* TASK BRIEF
Word for word, restate the listing that follows and leave out the images.

* DATA IN THIS EXERCISE

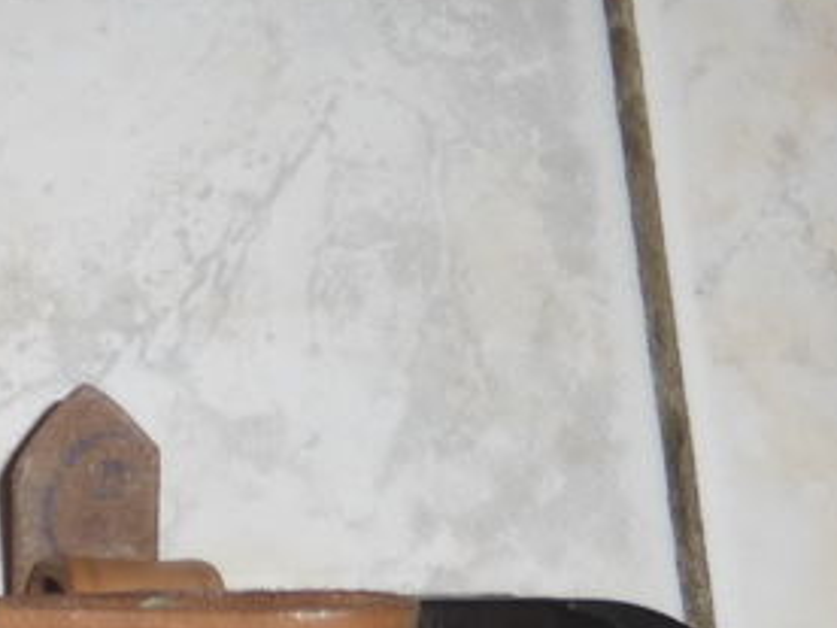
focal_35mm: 87
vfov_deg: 16.0
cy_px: 849
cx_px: -367
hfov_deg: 19.9
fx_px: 2104
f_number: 3.3
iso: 100
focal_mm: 4.3
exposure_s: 1/4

* TASK SOLUTION
focal_35mm: 87
vfov_deg: 16.0
cy_px: 849
cx_px: -367
hfov_deg: 19.9
fx_px: 2104
f_number: 3.3
iso: 100
focal_mm: 4.3
exposure_s: 1/4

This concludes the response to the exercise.